Config Manager Render Service | NVIDIA Switch Infrastructure

Overview

The NVIDIA Config Manager Network Template Render Service is an event-driven microservice that automatically generates and versions network device configurations. The service monitors Nautobot (the network’s source of truth) for changes, and renders updated configurations using Jinja2 templates. The rendered configurations are stored in the Config Store.

Architecture

The service consists of three main components: the API, the event consumers, and the event dispatcher.

API endpoints

You can use the render service’s API endpoints to trigger the rendering of network device configurations.

POST /v1/render/{device_uuid}/render - Render the configuration for a single device
POST /v1/render/all - Queue renders for all devices that are enabled for rendering
POST /v1/render/batch - Queue renders for a list of devices

Event Consumers

Three specialized pull-based consumers process NATS JetStream events:

Nautobot event consumer responds to Nautobot model changes (device, interface, cable, IP address, and so on). The consumer dispatches events to model-specific handlers, and queues device renders.

Device change consumer responds to queued device render requests from event handlers. The consumer executes renders with distributed locking, and updates the config store.

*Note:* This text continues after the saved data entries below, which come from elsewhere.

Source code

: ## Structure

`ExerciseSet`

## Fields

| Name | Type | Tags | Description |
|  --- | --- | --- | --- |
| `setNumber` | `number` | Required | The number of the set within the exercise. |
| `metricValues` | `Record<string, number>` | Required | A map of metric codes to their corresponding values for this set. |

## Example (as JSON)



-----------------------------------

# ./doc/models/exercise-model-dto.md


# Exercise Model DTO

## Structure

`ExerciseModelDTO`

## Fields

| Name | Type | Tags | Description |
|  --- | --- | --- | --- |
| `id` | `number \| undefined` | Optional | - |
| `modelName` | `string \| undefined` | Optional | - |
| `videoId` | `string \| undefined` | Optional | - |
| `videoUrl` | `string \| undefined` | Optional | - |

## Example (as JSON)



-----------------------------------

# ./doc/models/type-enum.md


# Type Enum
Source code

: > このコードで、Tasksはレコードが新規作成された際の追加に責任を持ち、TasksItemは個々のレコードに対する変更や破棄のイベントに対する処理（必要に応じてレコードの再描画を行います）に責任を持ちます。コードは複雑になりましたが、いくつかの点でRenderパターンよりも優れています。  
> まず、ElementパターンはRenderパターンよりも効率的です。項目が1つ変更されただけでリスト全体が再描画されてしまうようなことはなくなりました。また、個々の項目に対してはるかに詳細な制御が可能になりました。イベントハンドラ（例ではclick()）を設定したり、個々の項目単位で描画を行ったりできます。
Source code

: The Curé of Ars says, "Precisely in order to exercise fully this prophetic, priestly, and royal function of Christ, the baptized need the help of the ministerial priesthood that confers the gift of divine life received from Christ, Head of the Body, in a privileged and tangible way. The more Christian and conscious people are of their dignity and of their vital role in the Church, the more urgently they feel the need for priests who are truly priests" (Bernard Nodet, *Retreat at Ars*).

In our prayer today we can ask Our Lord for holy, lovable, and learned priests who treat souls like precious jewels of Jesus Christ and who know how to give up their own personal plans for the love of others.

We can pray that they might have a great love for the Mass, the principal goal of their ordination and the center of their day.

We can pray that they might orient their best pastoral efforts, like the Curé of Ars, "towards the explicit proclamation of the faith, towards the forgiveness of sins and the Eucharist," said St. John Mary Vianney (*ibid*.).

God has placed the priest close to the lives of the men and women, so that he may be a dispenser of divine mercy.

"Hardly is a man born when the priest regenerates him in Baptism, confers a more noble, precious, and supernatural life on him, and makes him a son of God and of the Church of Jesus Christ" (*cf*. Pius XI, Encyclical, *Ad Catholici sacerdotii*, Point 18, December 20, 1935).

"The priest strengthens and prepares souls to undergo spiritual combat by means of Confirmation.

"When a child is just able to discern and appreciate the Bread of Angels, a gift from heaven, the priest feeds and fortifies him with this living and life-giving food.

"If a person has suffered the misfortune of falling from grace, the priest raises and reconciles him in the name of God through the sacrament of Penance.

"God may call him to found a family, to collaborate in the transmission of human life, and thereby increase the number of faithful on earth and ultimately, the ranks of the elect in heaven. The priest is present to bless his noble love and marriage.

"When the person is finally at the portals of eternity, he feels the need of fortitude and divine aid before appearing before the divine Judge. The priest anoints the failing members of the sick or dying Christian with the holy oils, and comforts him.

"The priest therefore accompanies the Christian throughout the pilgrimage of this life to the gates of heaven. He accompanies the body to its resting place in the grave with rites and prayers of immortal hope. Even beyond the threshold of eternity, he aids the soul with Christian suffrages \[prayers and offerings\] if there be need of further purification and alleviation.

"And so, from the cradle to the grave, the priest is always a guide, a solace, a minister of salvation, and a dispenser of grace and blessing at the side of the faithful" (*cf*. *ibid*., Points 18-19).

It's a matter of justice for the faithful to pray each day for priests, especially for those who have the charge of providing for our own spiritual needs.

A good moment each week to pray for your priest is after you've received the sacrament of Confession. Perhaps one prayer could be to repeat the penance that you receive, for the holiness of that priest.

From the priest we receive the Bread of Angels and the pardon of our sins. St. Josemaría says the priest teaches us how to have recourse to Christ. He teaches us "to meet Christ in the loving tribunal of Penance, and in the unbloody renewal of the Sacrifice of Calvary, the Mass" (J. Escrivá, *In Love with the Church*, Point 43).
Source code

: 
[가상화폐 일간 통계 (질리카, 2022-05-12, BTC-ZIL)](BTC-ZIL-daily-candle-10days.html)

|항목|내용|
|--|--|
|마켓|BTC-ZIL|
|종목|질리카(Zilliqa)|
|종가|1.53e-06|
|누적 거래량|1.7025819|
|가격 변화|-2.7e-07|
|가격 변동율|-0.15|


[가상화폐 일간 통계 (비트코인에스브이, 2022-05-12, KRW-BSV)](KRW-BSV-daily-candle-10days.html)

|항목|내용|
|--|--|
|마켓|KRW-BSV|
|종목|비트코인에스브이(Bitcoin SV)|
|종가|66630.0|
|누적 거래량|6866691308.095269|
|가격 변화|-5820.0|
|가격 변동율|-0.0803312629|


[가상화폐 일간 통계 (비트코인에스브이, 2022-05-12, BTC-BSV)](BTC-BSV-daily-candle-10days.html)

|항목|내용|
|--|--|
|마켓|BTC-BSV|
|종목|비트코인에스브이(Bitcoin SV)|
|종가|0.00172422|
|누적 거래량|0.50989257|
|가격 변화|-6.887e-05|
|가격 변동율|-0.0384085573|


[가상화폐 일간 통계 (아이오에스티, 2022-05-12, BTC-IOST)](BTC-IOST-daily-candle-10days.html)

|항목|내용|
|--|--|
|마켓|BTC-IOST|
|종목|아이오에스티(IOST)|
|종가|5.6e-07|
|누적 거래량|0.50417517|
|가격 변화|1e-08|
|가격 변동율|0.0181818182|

Template change consumer responds to template version updates. The consumer re-renders devices with stale template versions. If the running version is less than the desired version, the consumer will NAK the message and wait for 30 seconds before trying again.

Event Dispatcher

The event dispatcher is a dynamic event routing system that maps Nautobot model events to handler functions. The event dispatcher maintains a dispatch table that maps Nautobot model events to handler functions, and exposes Prometheus metrics for event processing.

Rendering Process

The rendering process is as follows:

Fetch device data from Nautobot.
Render the configuration using the nv_config_manager_templates.Renderer.
Persist the rendered files using the Config Store client.
Record the commit metadata in Nautobot.

Template Version Management

Producer: Runs as a Kubernetes job on service deployment. The producer queries Nautobot for devices with stale template_version, and publishes template-change events for outdated devices.

Version tracking: The producer records the nv_config_manager_templates version in Nautobot, and the template consumer refuses to process events for newer versions (NAKs with 30s delay). This allows for zero-downtime rolling deployments (old pods terminate, new pods process backlog).

Deployment

The service is deployed as a Kubernetes deployment, with three consumer deployments (nautobot, device, template), a producer job (runs on helm upgrade), and Redis for distributed locking. The service exposes Prometheus metrics on port 8000.

The service is configured using a configuration file (config.py). The configuration file contains the Nautobot URL and token, NATS connection details (TLS, credentials), Redis connection for locking, Config store client settings, and environment-specific aggregate management flags.

Monitoring

Prometheus metrics:

Event processing:

nv_config_manager_events_received - Events received through NATS (by model, instance, namespace).
nv_config_manager_events_processed - Events successfully processed.
nv_config_manager_events_skipped - Events skipped (no handler, device not enabled).
nv_config_manager_events_failed - Events that failed processing (by exception type).
nv_config_manager_event_processing_time - Event processing duration histogram.

Nautobot changes:

nv_config_manager_nautobot_change_messages_received
nv_config_manager_nautobot_change_messages_processed
nv_config_manager_nautobot_change_messages_failed
nv_config_manager_nautobot_change_message_processing_time - Render duration
nv_config_manager_nautobot_change_message_end_to_end_time - Nautobot publish to Config Store persist

Template changes:

nv_config_manager_template_change_messages_received (by template_version)
nv_config_manager_template_change_messages_processed
nv_config_manager_template_change_messages_failed
nv_config_manager_template_change_message_processing_time

Error handling

Exception types:

NautobotException - Nautobot API errors, retry on transient failures
RenderException - Template rendering failures, ACK (do not retry)
DeviceNotEnabledError - Device not enabled for rendering, ACK
EventParseError - Malformed event data, fail counter incremented
ConfigStoreException - Config store persistence errors

Consumer behavior:

ACK: Successful processing, render exceptions (will not succeed on retry), disabled devices
NAK: Transient failures, lock acquisition failures (5s delay), version mismatches (30s delay)
Consumer recreation: Any fetch/heartbeat failure triggers automatic consumer rebuild

Key design patterns

Dynamic handler discovery: The event dispatcher builds routing table by introspecting events/ module functions, eliminating manual registration.

Pull-based consumption: Consumers fetch messages on-demand rather than push-based subscriptions, enabling better flow control and horizontal scaling.

Distributed locking: Redis-backed locks prevent concurrent renders for the same device across multiple consumer instances.

Version-aware processing: Template consumer compares running version to message version, refusing to process newer versions to enable safe rolling deployments.

Async blocking operations: Long-running synchronous operations (Nautobot API calls, template rendering) run in thread pools using asyncio.to_thread() to avoid blocking the event loop.

Connection sharing: NATSConnectionManager and NautobotConnectionManager share connections across components within a process.